**WHAT YOU WILL DO**
How many lines of the data include the string "done"? State the number and nothing else.

**DATASET ENTRIES**
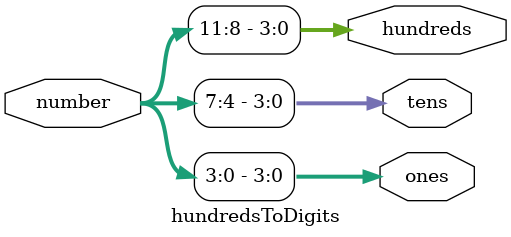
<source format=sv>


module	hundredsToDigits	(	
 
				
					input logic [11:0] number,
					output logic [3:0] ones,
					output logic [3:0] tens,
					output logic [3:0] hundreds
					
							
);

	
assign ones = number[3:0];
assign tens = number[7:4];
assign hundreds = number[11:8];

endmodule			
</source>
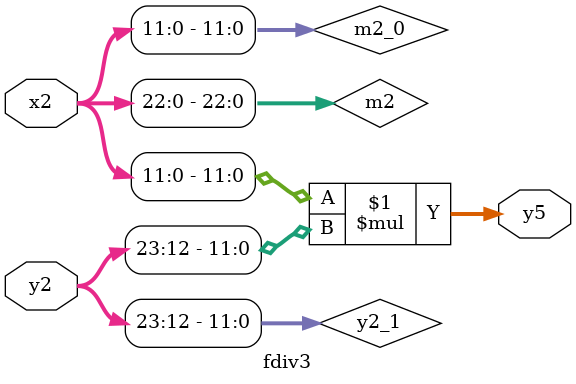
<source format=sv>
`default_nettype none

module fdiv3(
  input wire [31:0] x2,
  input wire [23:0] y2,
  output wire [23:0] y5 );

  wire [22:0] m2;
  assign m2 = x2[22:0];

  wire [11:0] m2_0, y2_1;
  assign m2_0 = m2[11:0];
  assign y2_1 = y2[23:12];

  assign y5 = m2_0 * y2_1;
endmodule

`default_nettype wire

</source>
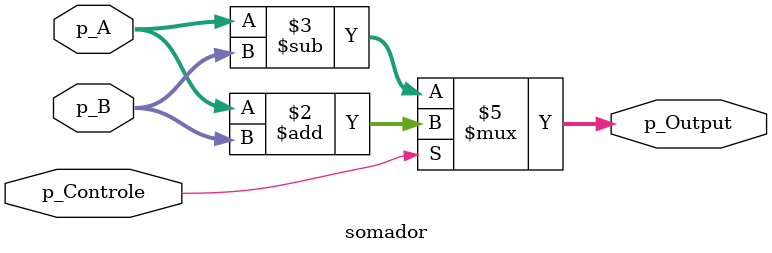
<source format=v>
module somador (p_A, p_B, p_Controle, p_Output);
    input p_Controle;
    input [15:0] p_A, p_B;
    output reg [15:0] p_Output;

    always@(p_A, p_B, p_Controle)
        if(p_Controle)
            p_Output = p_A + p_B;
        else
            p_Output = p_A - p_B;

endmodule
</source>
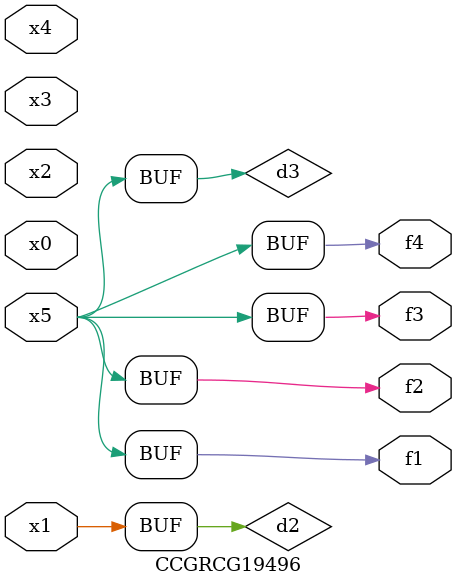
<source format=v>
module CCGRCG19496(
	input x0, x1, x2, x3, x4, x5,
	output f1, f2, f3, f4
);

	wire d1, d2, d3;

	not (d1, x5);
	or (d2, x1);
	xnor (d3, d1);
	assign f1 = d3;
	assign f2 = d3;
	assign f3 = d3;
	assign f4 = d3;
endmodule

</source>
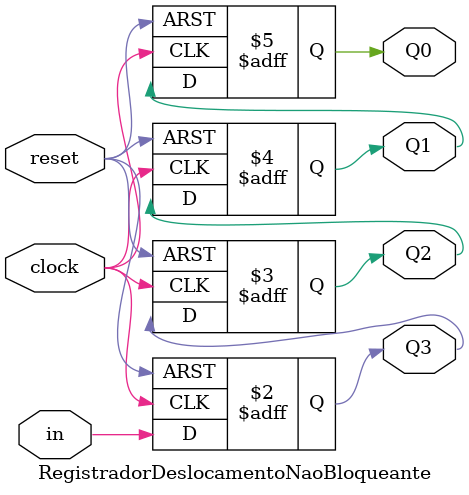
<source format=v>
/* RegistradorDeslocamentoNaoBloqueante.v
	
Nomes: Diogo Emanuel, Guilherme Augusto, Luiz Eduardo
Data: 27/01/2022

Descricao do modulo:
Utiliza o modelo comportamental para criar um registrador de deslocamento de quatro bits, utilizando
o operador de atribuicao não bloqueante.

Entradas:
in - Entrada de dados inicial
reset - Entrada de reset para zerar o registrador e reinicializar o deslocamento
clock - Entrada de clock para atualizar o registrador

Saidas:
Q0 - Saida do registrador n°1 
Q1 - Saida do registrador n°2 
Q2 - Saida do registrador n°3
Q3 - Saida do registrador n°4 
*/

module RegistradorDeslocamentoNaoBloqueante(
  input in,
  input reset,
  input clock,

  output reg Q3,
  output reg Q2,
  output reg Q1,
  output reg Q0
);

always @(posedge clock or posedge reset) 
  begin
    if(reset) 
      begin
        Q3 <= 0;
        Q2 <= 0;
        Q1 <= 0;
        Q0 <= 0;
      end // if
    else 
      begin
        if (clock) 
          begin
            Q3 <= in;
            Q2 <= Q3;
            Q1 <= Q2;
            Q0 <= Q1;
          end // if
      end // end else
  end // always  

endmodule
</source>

==

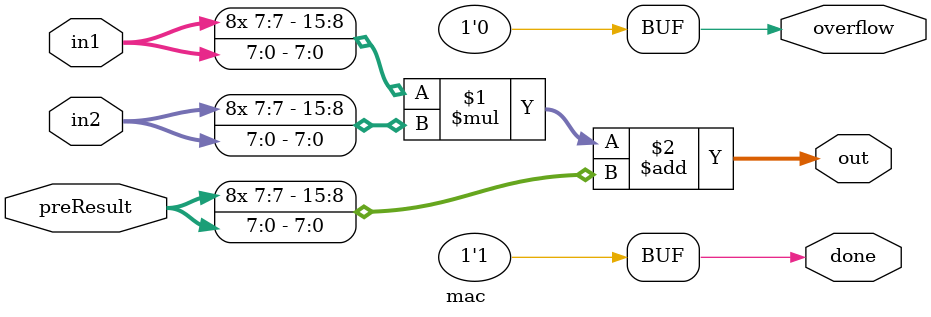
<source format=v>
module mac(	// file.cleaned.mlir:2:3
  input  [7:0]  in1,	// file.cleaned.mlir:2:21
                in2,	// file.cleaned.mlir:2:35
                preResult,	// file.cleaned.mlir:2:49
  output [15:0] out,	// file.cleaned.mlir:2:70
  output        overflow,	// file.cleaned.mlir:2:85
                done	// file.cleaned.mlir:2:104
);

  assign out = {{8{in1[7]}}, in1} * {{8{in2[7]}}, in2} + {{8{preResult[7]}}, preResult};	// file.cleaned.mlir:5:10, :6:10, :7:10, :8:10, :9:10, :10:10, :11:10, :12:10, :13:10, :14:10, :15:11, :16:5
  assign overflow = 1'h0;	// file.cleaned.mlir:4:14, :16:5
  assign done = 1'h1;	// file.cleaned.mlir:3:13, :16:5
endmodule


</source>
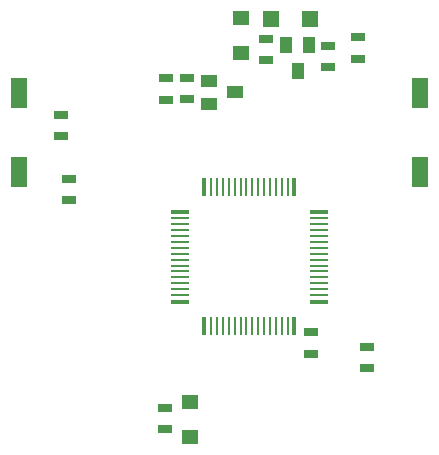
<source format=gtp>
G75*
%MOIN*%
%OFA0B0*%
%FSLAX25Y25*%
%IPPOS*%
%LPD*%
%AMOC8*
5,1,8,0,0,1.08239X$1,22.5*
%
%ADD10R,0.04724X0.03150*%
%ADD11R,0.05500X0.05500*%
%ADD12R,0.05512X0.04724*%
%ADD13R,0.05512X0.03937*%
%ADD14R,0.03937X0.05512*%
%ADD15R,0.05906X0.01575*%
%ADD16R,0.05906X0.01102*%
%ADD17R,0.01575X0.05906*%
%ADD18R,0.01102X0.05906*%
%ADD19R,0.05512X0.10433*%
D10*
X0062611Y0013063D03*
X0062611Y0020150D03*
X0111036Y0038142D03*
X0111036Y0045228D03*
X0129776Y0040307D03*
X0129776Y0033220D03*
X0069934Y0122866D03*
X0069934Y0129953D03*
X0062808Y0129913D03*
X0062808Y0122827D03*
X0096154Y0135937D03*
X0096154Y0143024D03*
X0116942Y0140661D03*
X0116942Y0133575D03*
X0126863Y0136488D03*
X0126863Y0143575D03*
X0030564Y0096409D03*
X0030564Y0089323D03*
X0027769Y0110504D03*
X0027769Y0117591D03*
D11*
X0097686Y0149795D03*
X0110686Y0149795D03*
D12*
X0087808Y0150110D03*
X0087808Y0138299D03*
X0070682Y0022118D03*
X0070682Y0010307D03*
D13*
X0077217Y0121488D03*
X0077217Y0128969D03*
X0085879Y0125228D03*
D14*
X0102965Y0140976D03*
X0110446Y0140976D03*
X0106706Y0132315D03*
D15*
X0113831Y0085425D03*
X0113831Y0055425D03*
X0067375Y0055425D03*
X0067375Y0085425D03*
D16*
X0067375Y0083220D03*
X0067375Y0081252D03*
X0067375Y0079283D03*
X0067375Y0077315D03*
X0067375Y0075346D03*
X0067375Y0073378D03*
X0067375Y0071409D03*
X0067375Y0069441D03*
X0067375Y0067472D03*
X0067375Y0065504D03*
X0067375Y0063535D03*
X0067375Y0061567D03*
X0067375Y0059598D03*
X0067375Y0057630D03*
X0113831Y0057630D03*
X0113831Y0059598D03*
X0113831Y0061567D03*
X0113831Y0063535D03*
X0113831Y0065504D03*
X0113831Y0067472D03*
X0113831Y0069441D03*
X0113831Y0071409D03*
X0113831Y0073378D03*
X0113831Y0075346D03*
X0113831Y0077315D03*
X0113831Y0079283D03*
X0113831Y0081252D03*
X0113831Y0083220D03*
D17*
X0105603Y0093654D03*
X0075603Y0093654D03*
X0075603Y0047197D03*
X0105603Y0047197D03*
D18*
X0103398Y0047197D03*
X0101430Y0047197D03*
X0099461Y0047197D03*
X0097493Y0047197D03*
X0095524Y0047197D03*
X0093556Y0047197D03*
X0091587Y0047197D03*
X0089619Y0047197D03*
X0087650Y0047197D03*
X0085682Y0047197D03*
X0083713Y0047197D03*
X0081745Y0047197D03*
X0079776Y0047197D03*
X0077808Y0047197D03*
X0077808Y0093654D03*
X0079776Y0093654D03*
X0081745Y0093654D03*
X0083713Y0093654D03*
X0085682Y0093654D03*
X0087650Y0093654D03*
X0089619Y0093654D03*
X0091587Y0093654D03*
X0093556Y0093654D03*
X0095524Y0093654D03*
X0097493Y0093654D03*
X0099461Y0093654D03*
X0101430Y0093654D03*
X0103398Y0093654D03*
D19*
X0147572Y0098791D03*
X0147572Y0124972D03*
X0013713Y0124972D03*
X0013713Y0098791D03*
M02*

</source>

**RESULT**
2